What it is
Photograph an item, pick your animal (dog, cat, or horse), and get a toxicity verdict with cited sources and a poison-hotline fallback. The person I built it for is a panicking owner at 2 a.m., so the whole thing aims at a trustworthy answer and the shortest path to safety, working offline if it has to. SniffSafe is the product name; PetGuard is the codename it still carries in the repo and the API.
Safe by construction
The core rule of the architecture is that the vision model only identifies, and the cited database decides. No inference path can produce a "safe" verdict on its own; that word is only reachable through an explicit database record with a citation attached. This is enforced by an invariant test in the suite, and it has already paid for itself. When a new "caution" toxicity class was added, a catch-all else branch would have let unknown values fall straight through to "safe," and the invariant caught the false-safe bug before it could ship.
Building the hazard database
The hazard database was re-derived from primary and public-domain toxicology sources, veterinary manuals, FDA material, and university extensions, by an 80-agent research workflow: one researcher and one adversarial verifier per item, across 40 items. The verifiers threw out fabricated citations, forced 16 claims that could not be confirmed down to "unknown," and split records where species diverge in ways that matter, like an insecticide that a dog tolerates and a cat does not survive.
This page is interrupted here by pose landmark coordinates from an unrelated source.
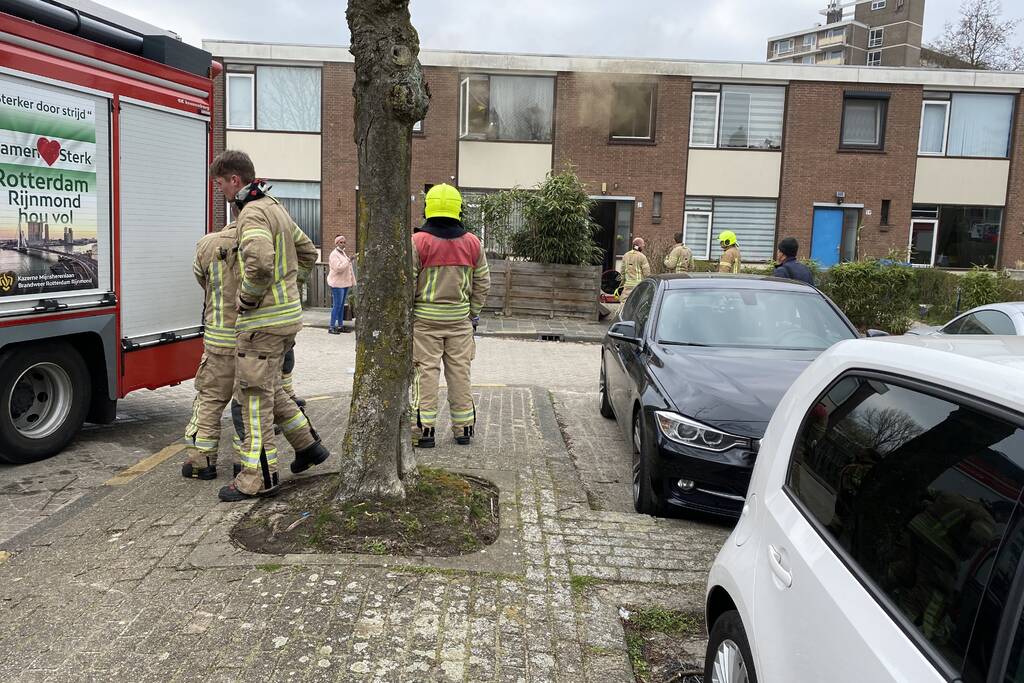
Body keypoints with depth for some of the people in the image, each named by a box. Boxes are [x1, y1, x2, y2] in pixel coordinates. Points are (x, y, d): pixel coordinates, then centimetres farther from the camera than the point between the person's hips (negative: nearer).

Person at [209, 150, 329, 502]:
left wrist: (245, 299, -19)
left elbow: (260, 262, -34)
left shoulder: (252, 213, -16)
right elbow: (307, 252, 25)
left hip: (263, 320, -10)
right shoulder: (276, 208, 16)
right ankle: (308, 445, 27)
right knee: (266, 387, 21)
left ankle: (257, 476, 7)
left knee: (255, 394, -2)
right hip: (286, 314, 10)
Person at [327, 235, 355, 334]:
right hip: (337, 284, -9)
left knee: (342, 305, 11)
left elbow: (348, 268, 24)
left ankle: (340, 326, 15)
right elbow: (338, 268, -22)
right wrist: (349, 261, -23)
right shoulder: (334, 254, -11)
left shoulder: (343, 253, 16)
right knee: (337, 305, -9)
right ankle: (331, 327, -6)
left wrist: (352, 281, 22)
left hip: (344, 283, 9)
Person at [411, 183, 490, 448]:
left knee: (425, 373, 2)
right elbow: (482, 283, 8)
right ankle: (464, 428, 17)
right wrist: (473, 314, 16)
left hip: (425, 319, -3)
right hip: (460, 319, 3)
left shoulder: (418, 241, -8)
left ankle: (424, 430, 4)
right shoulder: (473, 243, 3)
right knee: (460, 373, 10)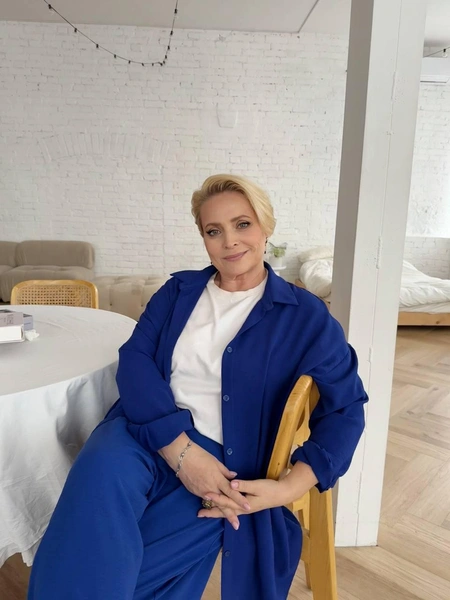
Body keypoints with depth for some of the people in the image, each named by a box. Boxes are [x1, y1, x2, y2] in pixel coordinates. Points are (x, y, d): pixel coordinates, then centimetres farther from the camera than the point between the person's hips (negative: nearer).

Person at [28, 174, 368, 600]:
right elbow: (134, 359, -3)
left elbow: (345, 409, 1)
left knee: (107, 564, -25)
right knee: (102, 466, -32)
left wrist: (288, 488, -13)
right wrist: (180, 449, -19)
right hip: (150, 432, 3)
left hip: (224, 464, -2)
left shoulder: (305, 316, 3)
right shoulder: (178, 290, 11)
Every record carries full quotes and source URLs in a provenance file. Severity grading leans toward caution on purpose, and that lean is written down where anyone can see it.
Engineering highlights
- Pluggable vision providers. A mock provider keeps development free and keyless, production runs a cheap vision model through OpenRouter, and premium providers slot in behind the same interface.
- An offline lethal core. The adjudication logic and hazard data compile into an offline pack inside the app, guarded by a test that fails if the pack ever drifts from its canonical source.
- Deployed and hardened. The backend is a Cloudflare Worker, live in production, with per-IP rate limiting and image-size caps.
- Honest tiering. A 12-axis production audit graded the app at prototype tier, and that verdict lives in the repo instead of being rounded up. What drives the roadmap is the gap list the audit produced.